• **Action item**: Repeat the listing that follows, character for character, minus the pictures.

• **Provided data**:
┄┄┄┄┄┄┄┄┄┄
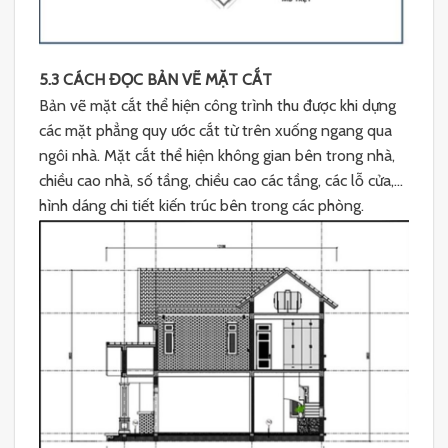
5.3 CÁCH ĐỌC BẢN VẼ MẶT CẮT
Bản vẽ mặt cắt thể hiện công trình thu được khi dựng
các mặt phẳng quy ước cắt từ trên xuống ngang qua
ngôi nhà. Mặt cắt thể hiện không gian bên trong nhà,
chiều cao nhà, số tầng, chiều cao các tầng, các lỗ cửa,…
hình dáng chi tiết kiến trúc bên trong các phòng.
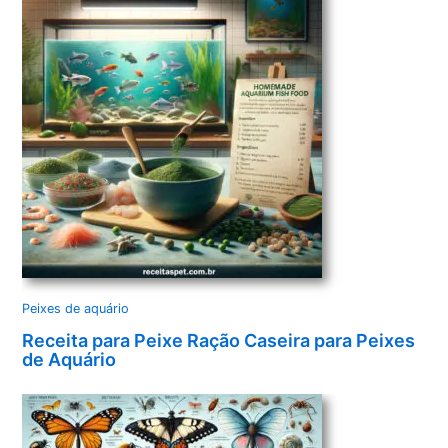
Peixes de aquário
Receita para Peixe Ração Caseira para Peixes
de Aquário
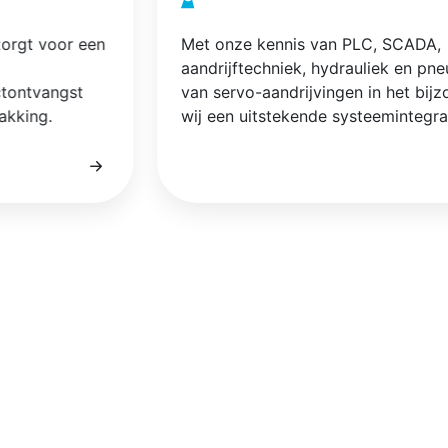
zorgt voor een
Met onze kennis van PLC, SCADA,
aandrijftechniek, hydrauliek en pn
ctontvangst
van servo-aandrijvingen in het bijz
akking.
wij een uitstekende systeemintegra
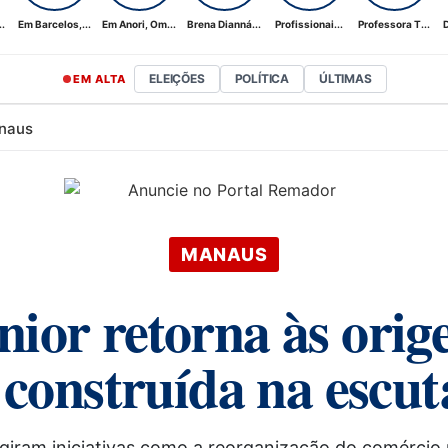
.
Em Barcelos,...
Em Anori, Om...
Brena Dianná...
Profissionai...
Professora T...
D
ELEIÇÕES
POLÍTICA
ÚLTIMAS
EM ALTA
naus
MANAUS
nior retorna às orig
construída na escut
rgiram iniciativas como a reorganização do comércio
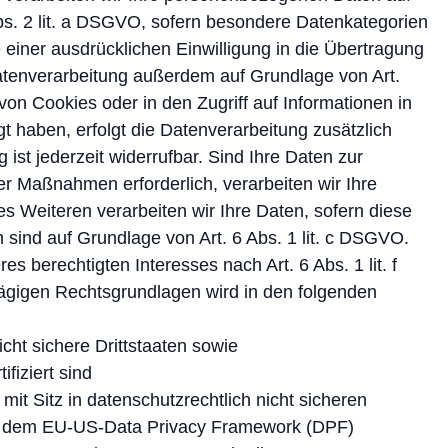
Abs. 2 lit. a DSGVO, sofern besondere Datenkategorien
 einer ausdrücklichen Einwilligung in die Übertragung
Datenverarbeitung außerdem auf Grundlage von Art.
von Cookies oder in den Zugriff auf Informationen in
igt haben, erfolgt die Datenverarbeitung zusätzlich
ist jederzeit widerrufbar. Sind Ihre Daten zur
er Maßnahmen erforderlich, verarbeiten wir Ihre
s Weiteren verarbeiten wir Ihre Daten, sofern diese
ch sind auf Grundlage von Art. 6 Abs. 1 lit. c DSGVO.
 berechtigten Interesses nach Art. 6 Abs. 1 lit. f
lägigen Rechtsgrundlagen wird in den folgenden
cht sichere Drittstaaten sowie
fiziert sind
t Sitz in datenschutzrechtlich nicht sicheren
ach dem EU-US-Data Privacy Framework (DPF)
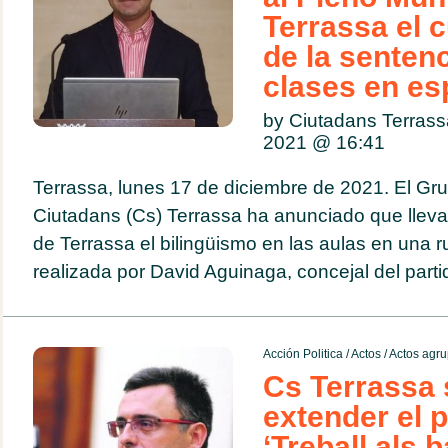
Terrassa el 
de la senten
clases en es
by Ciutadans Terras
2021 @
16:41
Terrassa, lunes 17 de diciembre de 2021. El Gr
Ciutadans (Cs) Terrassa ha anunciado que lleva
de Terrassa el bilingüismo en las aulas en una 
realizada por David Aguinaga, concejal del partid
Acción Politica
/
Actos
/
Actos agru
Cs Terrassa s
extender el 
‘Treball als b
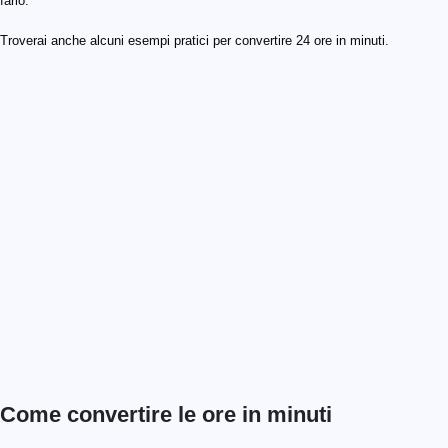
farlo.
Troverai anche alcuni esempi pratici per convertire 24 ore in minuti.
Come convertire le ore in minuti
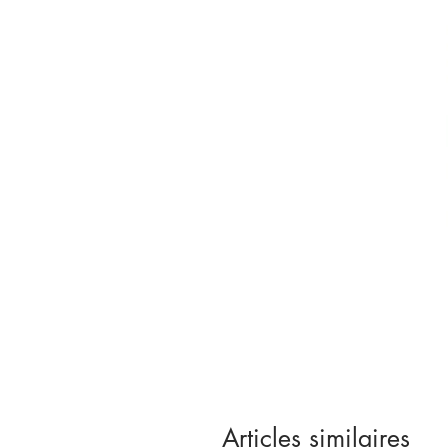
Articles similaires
┄┄┄┄┄┄┄┄┄┄
• **Written answer**:
5.3 CÁCH ĐỌC BẢN VẼ MẶT CẮT
Bản vẽ mặt cắt thể hiện công trình thu được khi dựng
các mặt phẳng quy ước cắt từ trên xuống ngang qua
ngôi nhà. Mặt cắt thể hiện không gian bên trong nhà,
chiều cao nhà, số tầng, chiều cao các tầng, các lỗ cửa,…
hình dáng chi tiết kiến trúc bên trong các phòng.
Peixes de aquário
Receita para Peixe Ração Caseira para Peixes
de Aquário
zorgt voor een
Met onze kennis van PLC, SCADA,
aandrijftechniek, hydrauliek en pn
ctontvangst
van servo-aandrijvingen in het bijz
akking.
wij een uitstekende systeemintegra
.
Em Barcelos,...
Em Anori, Om...
Brena Dianná...
Profissionai...
Professora T...
D
ELEIÇÕES
POLÍTICA
ÚLTIMAS
EM ALTA
naus
MANAUS
nior retorna às orig
construída na escut
rgiram iniciativas como a reorganização do comércio
Abs. 2 lit. a DSGVO, sofern besondere Datenkategorien
 einer ausdrücklichen Einwilligung in die Übertragung
Datenverarbeitung außerdem auf Grundlage von Art.
von Cookies oder in den Zugriff auf Informationen in
igt haben, erfolgt die Datenverarbeitung zusätzlich
ist jederzeit widerrufbar. Sind Ihre Daten zur
er Maßnahmen erforderlich, verarbeiten wir Ihre
s Weiteren verarbeiten wir Ihre Daten, sofern diese
ch sind auf Grundlage von Art. 6 Abs. 1 lit. c DSGVO.
 berechtigten Interesses nach Art. 6 Abs. 1 lit. f
lägigen Rechtsgrundlagen wird in den folgenden
cht sichere Drittstaaten sowie
fiziert sind
t Sitz in datenschutzrechtlich nicht sicheren
ach dem EU-US-Data Privacy Framework (DPF)
Terrassa el 
de la senten
clases en es
by Ciutadans Terras
2021 @
16:41
Terrassa, lunes 17 de diciembre de 2021. El Gr
Ciutadans (Cs) Terrassa ha anunciado que lleva
de Terrassa el bilingüismo en las aulas en una 
realizada por David Aguinaga, concejal del partid
Acción Politica
/
Actos
/
Actos agru
Cs Terrassa s
extender el 
‘Treball als b
farlo.
Troverai anche alcuni esempi pratici per convertire 24 ore in minuti.
Come convertire le ore in minuti
Articles similaires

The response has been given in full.